"We’re often approached by developers who’ve done everything right—site acquired, who have worked with us to get appropriate funding lined up from enthusiastic lenders, and then sit in Gateway limbo for 30 weeks. That kind of red tape kills deals."
- Alasdair McPherson - Rangewell
Specialist finance provider Rangewell has welcomed the government’s recently announced reforms to the Building Safety Regulator (BSR), but warns that persistent regulatory delays and rising costs are continuing to undermine the viability of small and medium-sized residential developers.
The reforms, announced on 30 June 2025, include the creation of a new Fast Track Process, key leadership changes, and the addition of over 100 new staff. The changes are aimed at helping the BSR deliver its goal of enabling the construction of 1.5 million safe, high-quality homes. The package also marks the first step towards the longer-term consolidation of regulatory oversight into a single construction regulator, in line with recommendations from the Grenfell Tower Inquiry.
Approval delays and cost pressures remain
While Rangewell supports the direction of reform, it notes that the operational issues facing SME developers have not been resolved. In particular, the lender highlights that Gateway 2 approvals—the stage requiring full building control sign-off before construction can commence—remain subject to lengthy delays.
New analysis shows that Gateway 2 approvals are frequently taking more than 24 weeks, double the statutory target of 12. In some cases, developers are waiting over 30 weeks for a response.
Between 1 October 2023 and 16 September 2024, the BSR received 1,018 Gateway 2 applications. Of these, just 146 were approved, representing only 14.3% of total submissions. A further 83.2% remain undecided, contributing to significant backlogs across the development pipeline.
These delays are also adding substantial costs. Government estimates suggest that each week of delay at Gateway 2 can add £10,000 to the cost of a project. A 24-week delay could therefore result in additional costs of £240,000—far exceeding the original estimated regulatory burden of £16,000 per scheme.
Call for targeted reform to support SMEs
Rangewell is calling for further reform to reduce the disproportionate impact of BSR delays on SME developers.

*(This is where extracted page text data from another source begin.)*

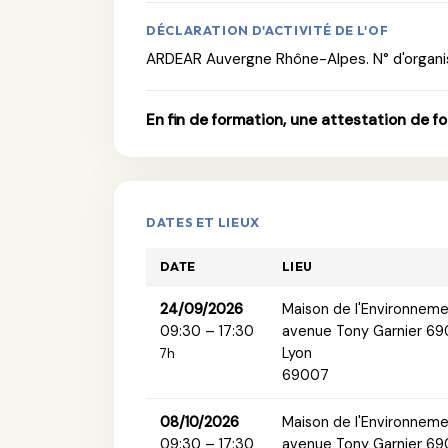
DÉCLARATION D'ACTIVITÉ DE L'OF
ARDEAR Auvergne Rhône-Alpes. N° d'organi
En fin de formation, une attestation de f
DATES ET LIEUX
DATE
LIEU
24/09/2026
Maison de l'Environneme
09:30 – 17:30
avenue Tony Garnier 6
Lyon
7h
69007
08/10/2026
Maison de l'Environneme
09:30 – 17:30
avenue Tony Garnier 6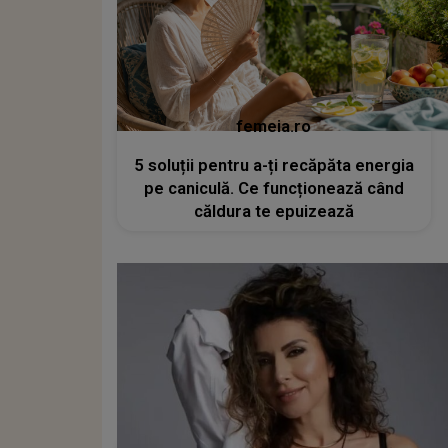
femeia.ro
5 soluții pentru a-ți recăpăta energia
pe caniculă. Ce funcționează când
căldura te epuizează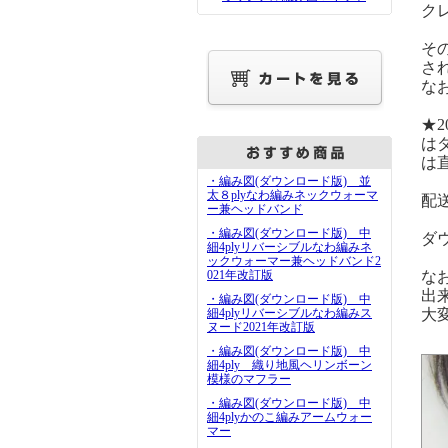
ク
そ
さ
な
★
は
は
・編み図(ダウンロード版) 並
太８plyなわ編みネックウォーマ
配
ー兼ヘッドバンド
・編み図(ダウンロード版) 中
ダ
細4plyリバーシブルなわ編みネ
ックウォーマー兼ヘッドバンド2
021年改訂版
な
出
・編み図(ダウンロード版) 中
細4plyリバーシブルなわ編みス
大
ヌード2021年改訂版
・編み図(ダウンロード版) 中
細4ply 織り地風ヘリンボーン
模様のマフラー
・編み図(ダウンロード版) 中
細4plyかのこ編みアームウォー
マー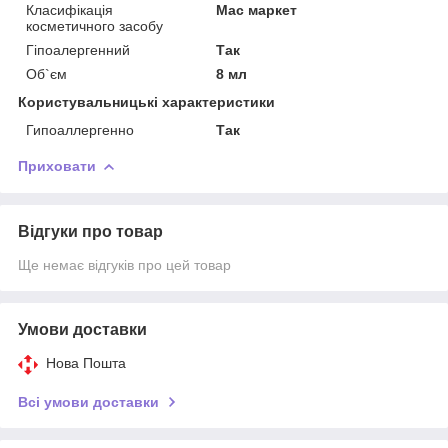
Класифікація
Мас маркет
косметичного засобу
Гіпоалергенний
Так
Об`єм
8 мл
Користувальницькі характеристики
Гипоаллергенно
Так
Приховати
Відгуки про товар
Ще немає відгуків про цей товар
Умови доставки
Нова Пошта
Всі умови доставки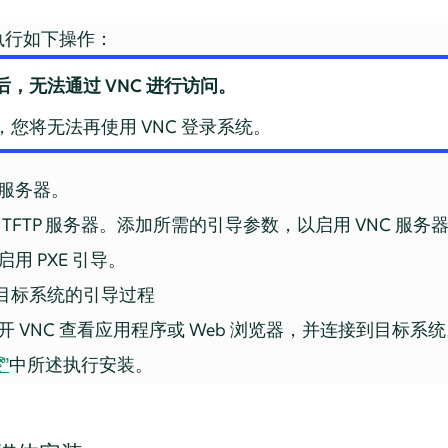
执行如下操作：
，无法通过 VNC 进行访问。
成后，您将无法再使用 VNC 登录系统。
服务器。
和 TFTP 服务器。添加所需的引导参数，以启用 VNC 服务
用 PXE 引导。
始目标系统的引导过程
 VNC 查看应用程序或 Web 浏览器，并连接到目标系
骤
”
中所述执行安装。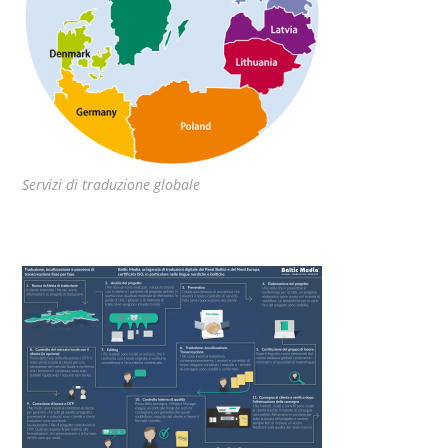
Servizi di traduzione globale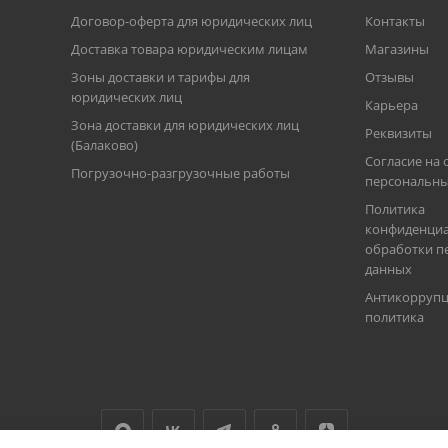
Договор-оферта для юридических лиц
Контакты
Доставка товара юридическим лицам
Магазины
Зоны доставки и тарифы для
Отзывы
юридических лиц
Карьера
Зона доставки для юридических лиц
Реквизиты
(Балаково)
Согласие на 
Погрузочно-разгрузочные работы
персональны
Политика
конфиденциа
обработки п
данных
Антикорруп
политика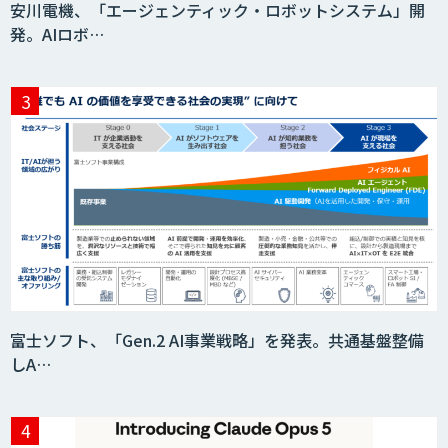
安川電機、「エージェンティック・ロボットシステム」開
発。AIロボ…
富士ソフト、「Gen.2 AI事業戦略」を発表。共通基盤整備
しA…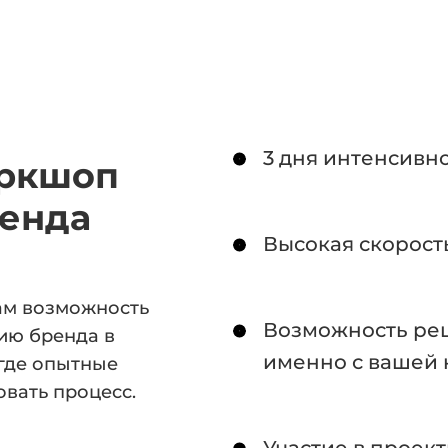
3 дня интенсивн
оркшоп
ренда
Высокая скорост
ам возможность
Возможность реш
ию бренда в
именно с вашей
где опытные
вать процесс.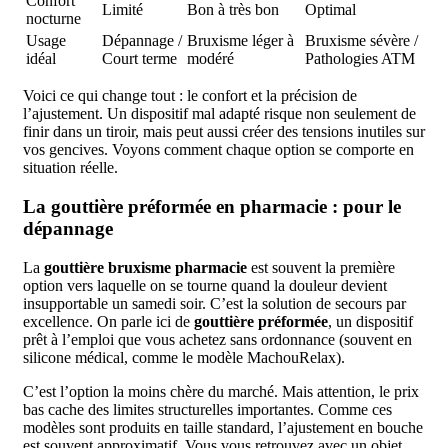
Confort
Limité
Bon à très bon
Optimal
nocturne
Usage
Dépannage /
Bruxisme léger à
Bruxisme sévère /
idéal
Court terme
modéré
Pathologies ATM
Voici ce qui change tout : le confort et la précision de
l’ajustement. Un dispositif mal adapté risque non seulement de
finir dans un tiroir, mais peut aussi créer des tensions inutiles sur
vos gencives. Voyons comment chaque option se comporte en
situation réelle.
La gouttière préformée en pharmacie : pour le
dépannage
La
gouttière bruxisme pharmacie
est souvent la première
option vers laquelle on se tourne quand la douleur devient
insupportable un samedi soir. C’est la solution de secours par
excellence. On parle ici de
gouttière préformée
, un dispositif
prêt à l’emploi que vous achetez sans ordonnance (souvent en
silicone médical, comme le modèle MachouRelax).
C’est l’option la moins chère du marché. Mais attention, le prix
bas cache des limites structurelles importantes. Comme ces
modèles sont produits en taille standard, l’ajustement en bouche
est souvent approximatif. Vous vous retrouvez avec un objet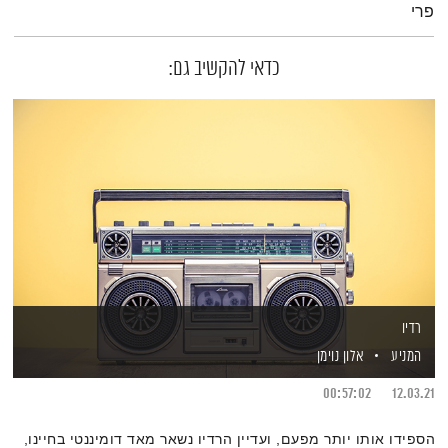
פרי
כדאי להקשיב גם:
רדיו
המניע
אלון נוימן
00:57:02
12.03.21
הספידו אותו יותר מפעם, ועדיין הרדיו נשאר מאד דומיננטי בחיינו,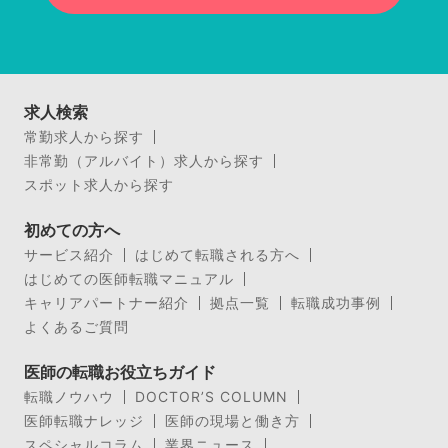
求人検索
常勤求人から探す
非常勤（アルバイト）求人から探す
スポット求人から探す
初めての方へ
サービス紹介
はじめて転職される方へ
はじめての医師転職マニュアル
キャリアパートナー紹介
拠点一覧
転職成功事例
よくあるご質問
医師の転職お役立ちガイド
転職ノウハウ
DOCTOR’S COLUMN
医師転職ナレッジ
医師の現場と働き方
スペシャルコラム
業界ニュース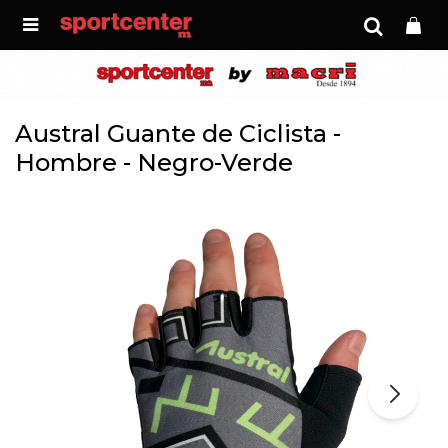

Austral Guante de Ciclista -
Hombre - Negro-Verde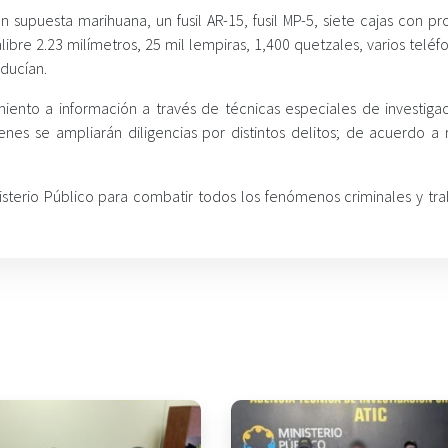
 supuesta marihuana, un fusil AR-15, fusil MP-5, siete cajas con pr
libre 2.23 milímetros, 25 mil lempiras, 1,400 quetzales, varios telé
nducían.
miento a información a través de técnicas especiales de investiga
enes se ampliarán diligencias por distintos delitos; de acuerdo a 
nisterio Público para combatir todos los fenómenos criminales y tra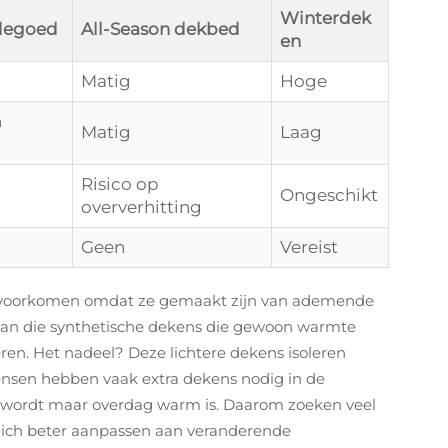
Winterdek
degoed
All-Season dekbed
en
Matig
Hoge
n
Matig
Laag
Risico op
Ongeschikt
oververhitting
Geen
Vereist
g voorkomen omdat ze gemaakt zijn van ademende
n van die synthetische dekens die gewoon warmte
ren. Het nadeel? Deze lichtere dekens isoleren
nsen hebben vaak extra dekens nodig in de
 wordt maar overdag warm is. Daarom zoeken veel
 zich beter aanpassen aan veranderende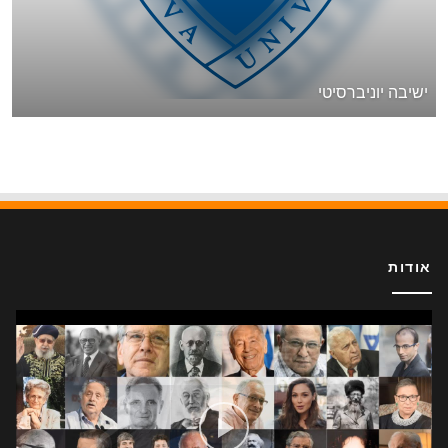
ישיבה יוניברסיטי
אודות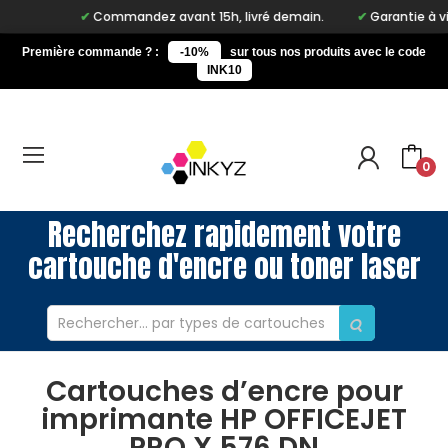
Commandez avant 15h, livré demain.
Garantie à vie su
Première commande ? :
-10%
sur tous nos produits avec le code
INK10
0
Recherchez rapidement votre
cartouche d'encre ou toner laser
Cartouches d’encre pour
imprimante HP OFFICEJET
PRO X 576 DN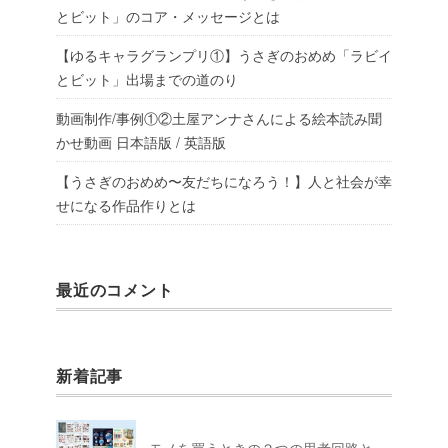
とビット」のコア・メッセージとは
【ゆるキャラグランプリ①】うさぎのおめめ「ラビイ
とビット」出場までの道のり
動画制作/事例①②土屋アンナさんによる絵本読み聞
かせ動画 日本語版 / 英語版
【うさぎのおめめ〜友だちになろう！】人と社会が幸
せになる作品作りとは
最近のコメント
新着記事
モノを買うときの２つの思考回路と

The company has outlined a series of proposed actions:
Introduce legally binding approval timelines to prevent indefinite delays that threaten funding and viability.
Require compensation for delays exceeding four weeks to encourage accountability and mitigate cost escalation.
Develop an SME-specific Fast Track route to safeguard smaller schemes from prolonged approval processes.
Use risk-weighted triage to prioritise lower-risk projects and allocate regulatory resources more effectively.
Mandate formal written pre-application advice to help developers plan designs and financing with greater clarity.
Eliminate duplicated documentation in Gateway submissions to reduce consultant time and complexity.
Publish monthly BSR performance data to allow funders and developers to assess pipeline risk and make informed decisions.
“We’re pleased to see that the government has recognised the severe challenges within the BSR approval system and is investing to resolve them,” he said. “But the excessive red tape remains," explained Alasdair McPherson, head of commercial property finance at Rangewell. “We’re often approached by developers who’ve done everything right—site acquired, who have worked with us to get appropriate funding lined up from enthusiastic lenders, and then sit in Gateway limbo for 30 weeks. That kind of red tape kills deals."
“For SME developers in particular, faster decision-making is not a luxury; it’s a lifeline. The finance doesn’t wait. Every delay adds holding costs, risks funding offers expiring, and pushes viable schemes into the red. We see it every week," he added. “However, the scale of the problem demands more than just extra resources. It needs deeper structural reform to protect small and medium-sized developers from bearing disproportionate costs and delays.
McPherson concluded, “If a scheme is solid, funding isn’t the problem; the number of funders we’re speaking to looking to support SME developers has never been higher or more competitive—unfortunately, it’s the red tape that risks creating a market where only the largest institutional developers can afford to operate.”